Copy each entry verbatim, excluding its images.

***** RECORDS TO PROCESS *****

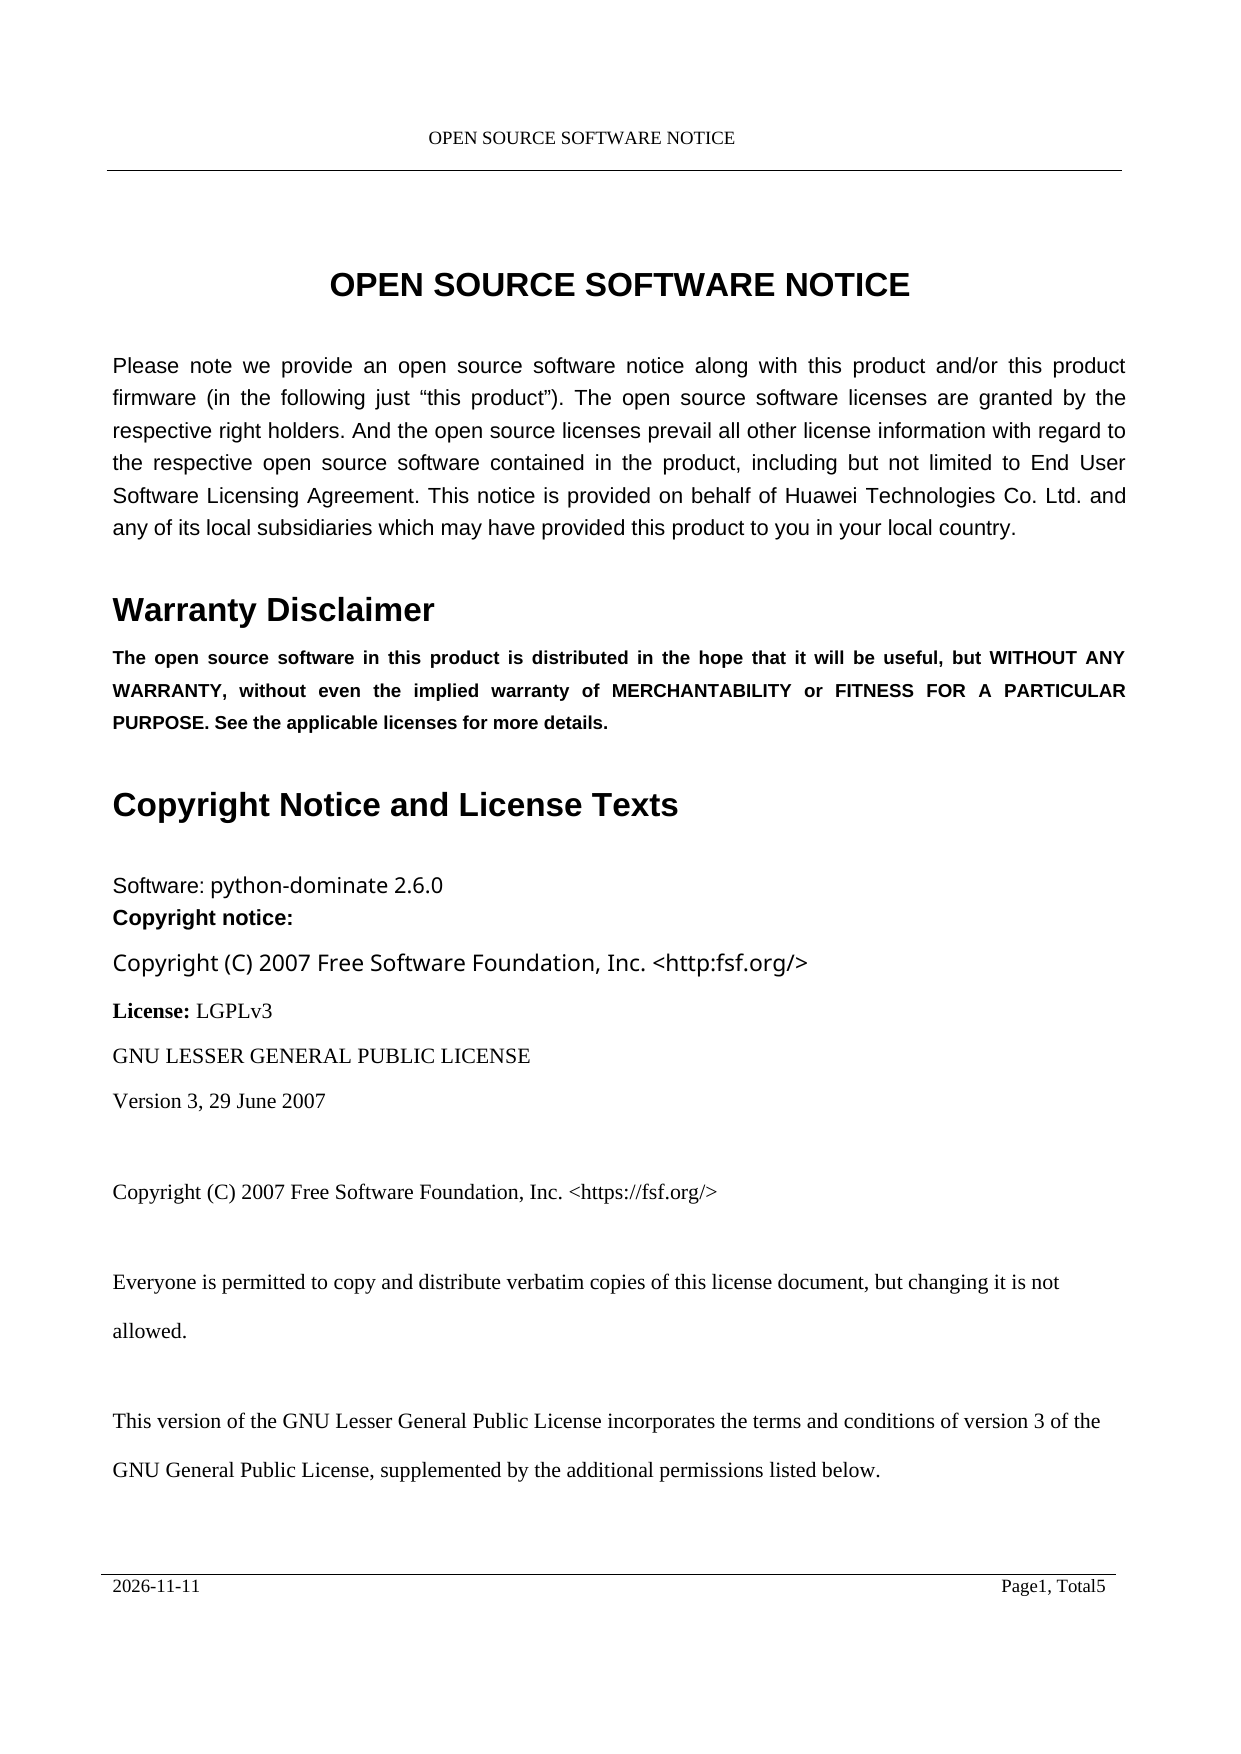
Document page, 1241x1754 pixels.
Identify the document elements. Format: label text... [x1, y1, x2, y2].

text This version of the GNU Lesser General Public License incorporates the terms and conditions of version 3 of the GNU General Public License, supplemented by the additional permissions listed below. [112, 1404, 1128, 1486]
text Version 3, 29 June 2007 [112, 1085, 1128, 1117]
text GNU LESSER GENERAL PUBLIC LICENSE [112, 1040, 1128, 1072]
text Please note we provide an open source software notice along with this product and/or this product firmware (in the following just “this product”). The open source software licenses are granted by the respective right holders. And the open source licenses prevail all other license information with regard to the respective open source software contained in the product, including but not limited to End User Software Licensing Agreement. This notice is provided on behalf of Huawei Technologies Co. Ltd. and any of its local subsidiaries which may have provided this product to you in your local country. [112, 349, 1128, 544]
text OPEN SOURCE SOFTWARE NOTICE [112, 251, 1128, 316]
text License: LGPLv3 [112, 995, 1128, 1027]
text Copyright (C) 2007 Free Software Foundation, Inc. <https://fsf.org/> [112, 1175, 1128, 1208]
text Copyright notice: [112, 901, 1128, 934]
text Warranty Disclaimer [112, 576, 1128, 641]
text Copyright Notice and License Texts [112, 771, 1128, 836]
text Copyright (C) 2007 Free Software Foundation, Inc. <http:fsf.org/> [112, 947, 1128, 979]
text Software: python-dominate 2.6.0 [112, 869, 1128, 901]
text Everyone is permitted to copy and distribute verbatim copies of this license document, but changing it is not allowed. [112, 1265, 1128, 1347]
text The open source software in this product is distributed in the hope that it will be useful, but WITHOUT ANY WARRANTY, without even the implied warranty of MERCHANTABILITY or FITNESS FOR A PARTICULAR PURPOSE. See the applicable licenses for more details. [112, 641, 1128, 739]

*****

## EXERCISE ANSWER
Document page, 1241x1754 pixels.
Identify the document elements. Format: label text... [x1, y1, x2, y2].

text This version of the GNU Lesser General Public License incorporates the terms and conditions of version 3 of the GNU General Public License, supplemented by the additional permissions listed below. [112, 1404, 1128, 1486]
text Version 3, 29 June 2007 [112, 1085, 1128, 1117]
text GNU LESSER GENERAL PUBLIC LICENSE [112, 1040, 1128, 1072]
text Please note we provide an open source software notice along with this product and/or this product firmware (in the following just “this product”). The open source software licenses are granted by the respective right holders. And the open source licenses prevail all other license information with regard to the respective open source software contained in the product, including but not limited to End User Software Licensing Agreement. This notice is provided on behalf of Huawei Technologies Co. Ltd. and any of its local subsidiaries which may have provided this product to you in your local country. [112, 349, 1128, 544]
text OPEN SOURCE SOFTWARE NOTICE [112, 251, 1128, 316]
text License: LGPLv3 [112, 995, 1128, 1027]
text Copyright (C) 2007 Free Software Foundation, Inc. <https://fsf.org/> [112, 1175, 1128, 1208]
text Copyright notice: [112, 901, 1128, 934]
text Warranty Disclaimer [112, 576, 1128, 641]
text Copyright Notice and License Texts [112, 771, 1128, 836]
text Copyright (C) 2007 Free Software Foundation, Inc. <http:fsf.org/> [112, 947, 1128, 979]
text Software: python-dominate 2.6.0 [112, 869, 1128, 901]
text Everyone is permitted to copy and distribute verbatim copies of this license document, but changing it is not allowed. [112, 1265, 1128, 1347]
text The open source software in this product is distributed in the hope that it will be useful, but WITHOUT ANY WARRANTY, without even the implied warranty of MERCHANTABILITY or FITNESS FOR A PARTICULAR PURPOSE. See the applicable licenses for more details. [112, 641, 1128, 739]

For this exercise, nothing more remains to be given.